The story of the murders and how they may have occurred is told from two different perspectives utilizing a variety of stylish film techniques to weave them together, but director James Cox falls into the trap of staying with the first story for too long and rushing the second half of the film.
In the end, rather ironically, Wonderland ends up feeling like a hollow take on director Paul Thomas Anderson’s Boogie Nights, which does a more convincing job depicting porn’s halcyon days and its underbelly.
Wonderland comes with a 1.78:1 AVC/MPEG-4 1080p encoding. The image shows a lot of speckling from dust, dirt, and scratches and it’s rather soft looking overall. Grain level is high and inconsistent as are the flesh tones, which vary from natural, to displaying some red push, to pale.
The sole audio option on Wonderland is an English DTS-HD Master Audio 5.1 mix. The mix is front-heavy, but there’s a good balance of ambience in the surround channels and the film’s classic rock soundtrack really opens up with good dynamics and a big soundstage.
Wonderland comes loaded with a heavy dose of supplements related to John Holmes and the film.
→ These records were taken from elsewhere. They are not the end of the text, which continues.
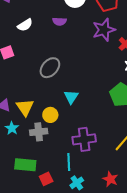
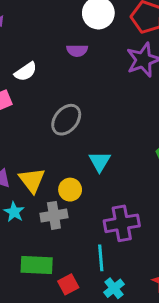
white semicircle: (25, 25) -> (26, 72), moved

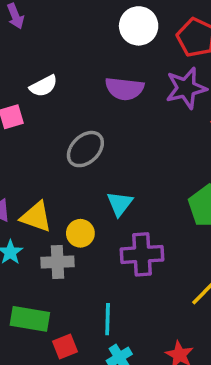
purple semicircle: (77, 51) -> (124, 89), moved, size x1.5
yellow triangle: (32, 180) -> (36, 217), turned -40
purple cross: (122, 223) -> (142, 254), moved

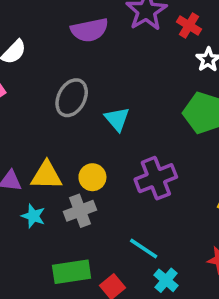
cyan triangle: (120, 204) -> (117, 119), moved
cyan line: (108, 319) -> (144, 249), turned -40

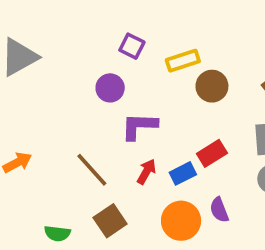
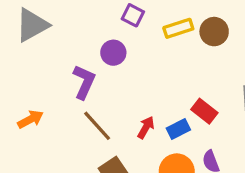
brown circle: (212, 86) -> (214, 32), moved
purple L-shape: (139, 126) -> (84, 82), moved, turned 112
red rectangle: (212, 153) -> (204, 111), turned 70

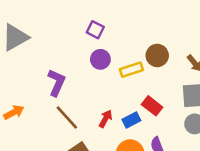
yellow rectangle: (178, 28) -> (131, 70), moved
brown circle: (214, 32) -> (157, 55), moved
purple circle: (113, 53) -> (100, 59), moved

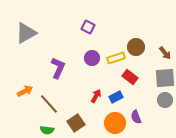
purple circle: (100, 59) -> (92, 58), moved
red rectangle: (152, 106) -> (130, 77), moved
brown line: (67, 117) -> (49, 104), moved

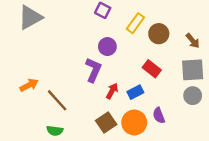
yellow rectangle: (116, 58) -> (135, 23), moved, turned -36
purple L-shape: (58, 68) -> (93, 70), moved
brown square: (76, 123) -> (106, 122), moved

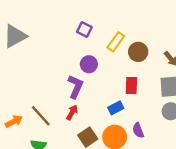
red rectangle: (152, 69) -> (131, 86), turned 54
orange arrow: (29, 85) -> (14, 121), moved
red arrow: (112, 91) -> (72, 112), moved

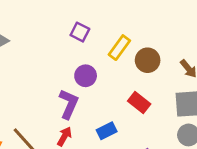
red rectangle: (131, 86) -> (139, 103), turned -54
blue rectangle: (116, 108) -> (107, 131), moved

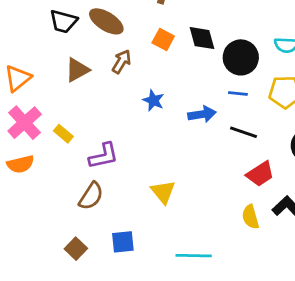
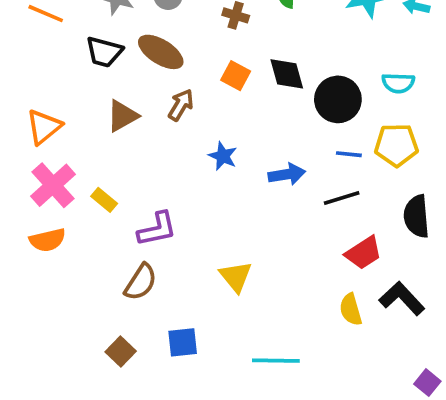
blue line: (238, 93) -> (349, 154), moved
black line: (244, 132) -> (342, 198), turned -36

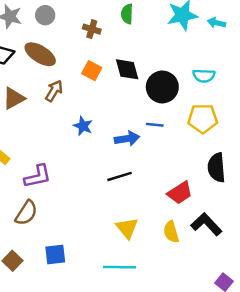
blue line: (349, 154) -> (155, 125), moved
black line: (342, 198) -> (119, 176), moved
yellow triangle: (236, 277) -> (127, 228), moved

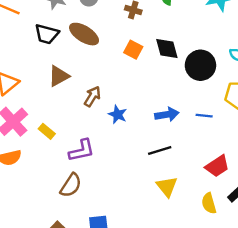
brown arrow: (54, 91) -> (92, 96), moved
blue line: (155, 125) -> (204, 116), moved
blue star: (83, 126) -> (118, 114), moved
yellow triangle: (127, 228) -> (167, 187), moved

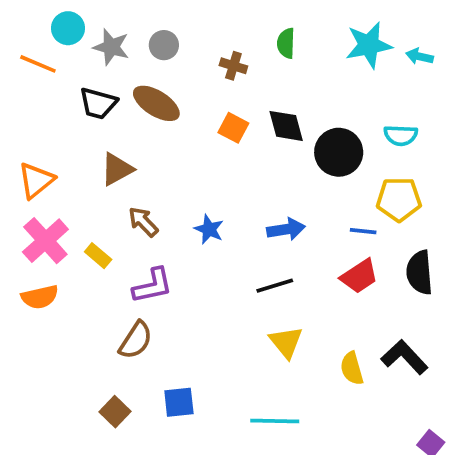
brown arrow: (92, 96) -> (143, 222), moved, turned -75
blue line: (204, 116) -> (363, 231), moved
red trapezoid: (217, 166) -> (359, 276), moved

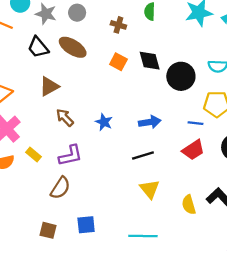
black trapezoid: (98, 103) -> (38, 47), turned 35
yellow rectangle: (98, 256) -> (34, 154), moved
brown square: (115, 412) -> (48, 230), turned -30

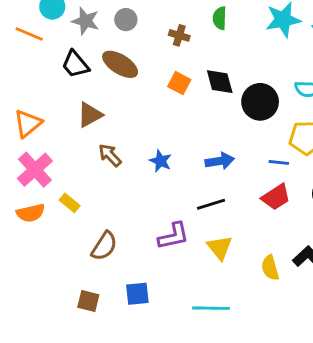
purple L-shape: (70, 156) -> (173, 236), moved

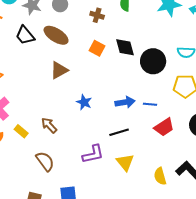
brown triangle: (90, 115) -> (59, 70), moved
brown arrow: (110, 155) -> (49, 125), moved
blue line: (279, 162) -> (150, 104), moved
brown semicircle: (104, 246) -> (45, 161), turned -70

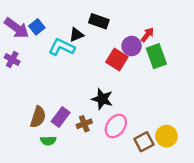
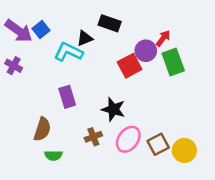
red square: (117, 60) -> (130, 66), turned 30
purple rectangle: (61, 117) -> (67, 97), moved, turned -54
brown square: (144, 142) -> (158, 144), moved

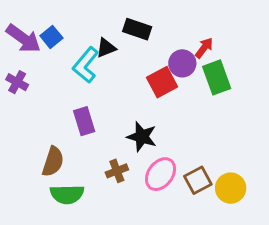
cyan L-shape: (68, 52) -> (86, 65), turned -76
green semicircle: (53, 155) -> (67, 194), size x1.5

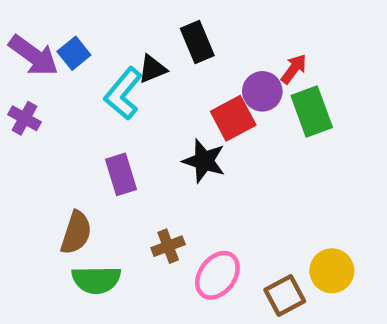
black rectangle: (137, 29) -> (197, 42), turned 48
black star: (142, 137) -> (204, 161), moved
pink ellipse: (160, 174) -> (217, 275), moved
brown square: (198, 180) -> (285, 295), moved

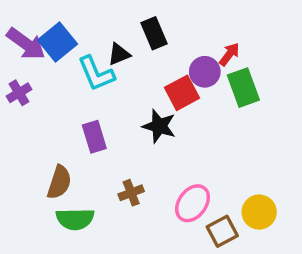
blue square: (74, 53) -> (58, 42), size x1.5
cyan L-shape: (123, 94) -> (96, 74), turned -63
purple cross: (25, 118) -> (19, 93), turned 30
pink ellipse: (217, 275) -> (193, 203), moved

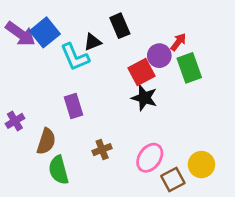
purple cross: (19, 93) -> (15, 121), moved
black star: (159, 126) -> (144, 98), moved
green semicircle: (75, 219) -> (59, 170), turned 76

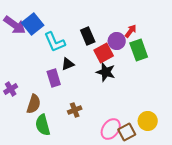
black rectangle: (120, 26) -> (88, 36), moved
black triangle: (93, 42) -> (68, 64), moved
pink ellipse: (150, 158) -> (111, 129), moved

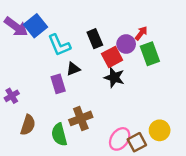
brown semicircle: (34, 104) -> (28, 125), moved
brown cross: (75, 110) -> (81, 118), size x1.5
green semicircle: (43, 125) -> (59, 135), moved

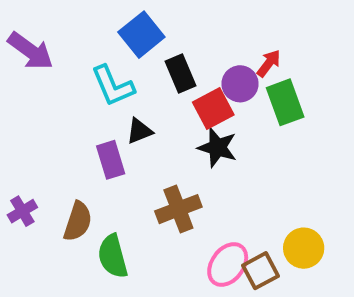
blue square: (35, 26) -> (141, 35), moved
purple cross: (12, 96) -> (22, 211), moved
brown cross: (81, 118) -> (178, 209), moved
brown semicircle: (28, 125) -> (78, 221), moved

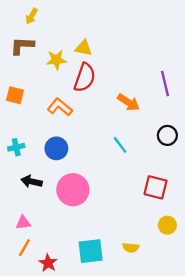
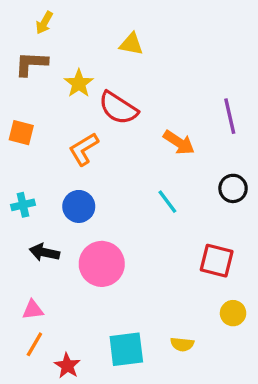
yellow triangle: (84, 48) -> (131, 44), moved
yellow star: (56, 60) -> (79, 83), turned -30
red semicircle: (85, 78) -> (118, 108), turned 104
orange L-shape: (60, 107) -> (84, 149), turned -70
The most compelling extra is the hour-and-forty-minute-long John Holmes documentary, WADD — The Life and Times of John C. Holmes, which I would actually recommend watching for background information before watching Wonderland.
The supplements provided with this release are:
- Audio Commentary with James Cox and Captain Mauzner
- Val Kilmer (1.33:1; 480i/60; 0:00.55)
- Josh Lucas (1.33:1; 480i/60; 0:01.32)
- Tim Blake Nelson (1.33:1; 480i/60; 0:00.51)
- Eric Bogosian (1.33:1; 480i/60; 0:01.19)
- Deleted Scenes (1.33:1; 480i/60):
- Your Arab Friend
- She’s Gonna Come Later
- Half Pint
- What’s Mine is Yours
- Whatever it Takes
- Don’t Go
- “Hollywood at Large” — Court TV (1.33:1; 480i/60; 0:05.45)
- LAPD Crime Scene Video (1.33:1; 480i/60; 0:23.41)
- WADD — The Life and Times of John C. Holmes (1.33:1; 480i/60; 1:45.22) — Documentary film about the adult film star.
The Definitive Word
Wonderland is stylish and gritty with a host of powerful performances, but it falls just short of feeling complete, particularly in Val Kilmer’s below average portrayal of John Holmes. The Blu-ray also suffers from far too much source issues to be completely satisfying visually, so I’d recommend this release as a rental first.